Rinse conditioner with fresh water before leaving the tub.

#6 – No Towel Drying for Fine Hair

Once out of the bath, it’s tempting to rub your kid’s wet hair with a towel to remove moisture, and to get it to dry quicker.

This is a no-no for toddler hair that mats and tangles easily (and even more of a no on curly hair!). The rubbing process can cause fine hair to knot and tangle more.

Instead, first comb through wet hair using a wide tooth comb and a detangling spray. If you need to use a towel to remove excess moisture, take small sections of hair and squeeze directly onto the towel to remove the water. Don’t rub the hair in either direction with a towel.

To fully dry toddler hair that is prone to being matted, use a hairdryer on a cool, low setting and brush through hair as you dry. I’ve managed to blow dry my 3-year-old’s hair exactly once. Mostly, we just let it air dry, since preschooler’s aren’t known for their patience.

#7 – Use Detangling Spray for Toddler Hair

A kids hair detangler spray is a great addition for managing unruly hair. It helps loosen tight knots to make it easier to comb through.

In our house, we use both conditioner and detangler, and call the conditioner the magic no owie cream, and detangling spray the magic no owie spray.

While detangling spray is good, I find it works best after also using conditioner. And it’s not a total fix. You still have to be careful and gentle as you undo any tangles you come across. The spray just makes it easier.

We’ve used both the Honest Co and the Attitude detangling spray, and both have worked well for us.

You can also make your own detangling spray to help detangle matted hair in a pinch. In a spray bottle, mix one part no tears conditioner with 5 parts water, shake, and hey presto, you’re ready to go! You can also add a little natural coconut oil to the mixture too for fragrance and moisture.

#8 – Trim the Ends

Regularly trimming the tips of fine toddler hair helps to prevent tangles from forming.

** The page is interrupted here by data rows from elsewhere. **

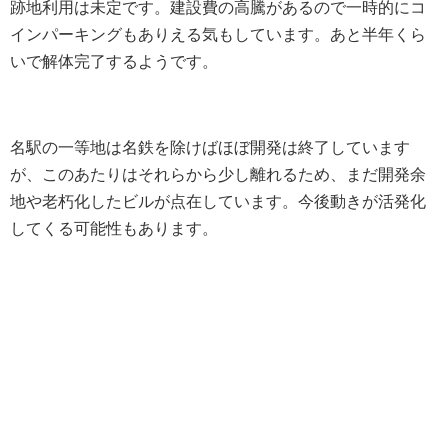
跡地利用は未定です。建設費の高騰があるので一時的にコ
インパーキングもありえる気もしています。あと半年くら
いで解体完了するようです。
名駅の一等地は名鉄を除けばほぼ開発は終了しています
が、このあたりはそれらから少し離れるため、まだ開発余
地や老朽化したビルが点在しています。今後動きが活発化
してくる可能性もあります。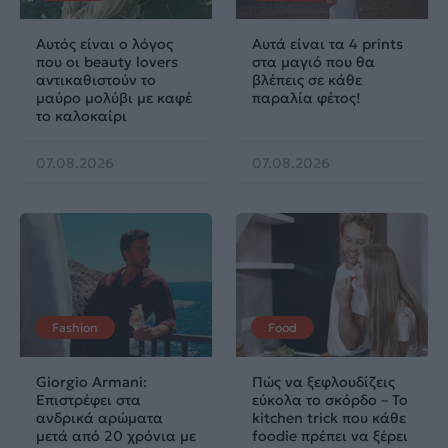
Αυτός είναι ο λόγος
Αυτά είναι τα 4 prints
που οι beauty lovers
στα μαγιό που θα
αντικαθιστούν το
βλέπεις σε κάθε
μαύρο μολύβι με καφέ
παραλία φέτος!
το καλοκαίρι
07.08.2026
07.08.2026
Fashion
Food
Giorgio Armani:
Πώς να ξεφλουδίζεις
Επιστρέφει στα
εύκολα το σκόρδο – Το
ανδρικά αρώματα
kitchen trick που κάθε
μετά από 20 χρόνια με
foodie πρέπει να ξέρει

This is especially true with curly hair, which is easier to trim when wet, just after you’ve washed it.

Hair that’s a little shorter is much better than long matted hair! It will help hair stay healthy too, with fewer split ends.

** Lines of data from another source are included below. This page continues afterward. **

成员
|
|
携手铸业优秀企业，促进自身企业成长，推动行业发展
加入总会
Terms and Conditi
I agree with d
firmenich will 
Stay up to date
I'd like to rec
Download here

#9 – Tame Long Hair with Cute Hairstyles

Hair styles are pretty hit or miss in our house. While we are pretty good at the basics of toddler hair care (washing, detangling, brushing), getting her hair into a braid, pigtails, or a pony tail really depends on the day.

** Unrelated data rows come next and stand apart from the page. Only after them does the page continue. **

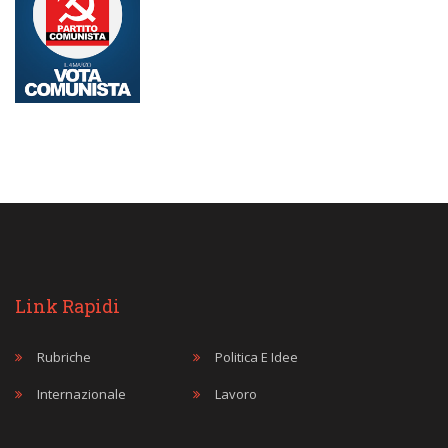
Link Rapidi
Rubriche
Politica E Idee
Internazionale
Lavoro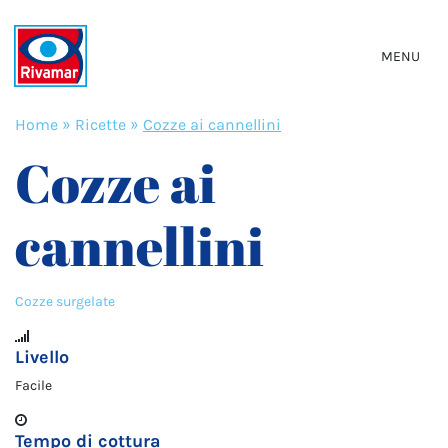
MENU
Home
»
Ricette
»
Cozze ai cannellini
Cozze ai
cannellini
Cozze surgelate
Livello
Facile
Tempo di cottura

Back of a toddler's hair with a braid to manage and prevent matted hair and toddler tangled hair

However, if you can style your toddler’s hair, do it. And especially try to go for styles that help prevent tangles from forming in the first place.

A braid or two is best for knot prevention, especially for little ones who are very active. The problem with a braid is that it does take longer to do than other hairstyles. So if you really can’t get your kids to sit for a longer time, stick to simple styles.

A ponytail will help keep hair under control, or if hair is still a little short, split it into two ponytails on either side of the head, or a top pony that feeds into a low pony. Be aware, some kids (aka: my kid) really hate having a mid-head pony when it comes time to get into the car seat, so high, low, or side may work better.

I also love fun clips, and fortunately my daughter tolerates clips on most days. We use clips for the curly and wispy baby hairs that frame her face.

Also worth noting: avoid finishing products like you would usually use on your own hair, such as hairspray or gels. They’ll just create more knots that can be even more difficult to untangle. Some products may also be too severe for your little one’s gentle skin and lungs.

#10 – Sleep on Satin Pillowcases (Especially for Curly Hair!)

Our final tip for really extreme bedhead cases, or for wild natural curls, is to invest in a silk or satin pillowcase for your toddler to sleep on.

A satin slip helps prevent matted hair from forming, and will not pull as they twist and turn in the night.

Final Thoughts on How to Detangle Matted Hair

I hope this article has helped, and you’ve picked up some techniques to detangle matted hair on your toddler with ease, and without the screaming and tantrums that hair brushing can invoke.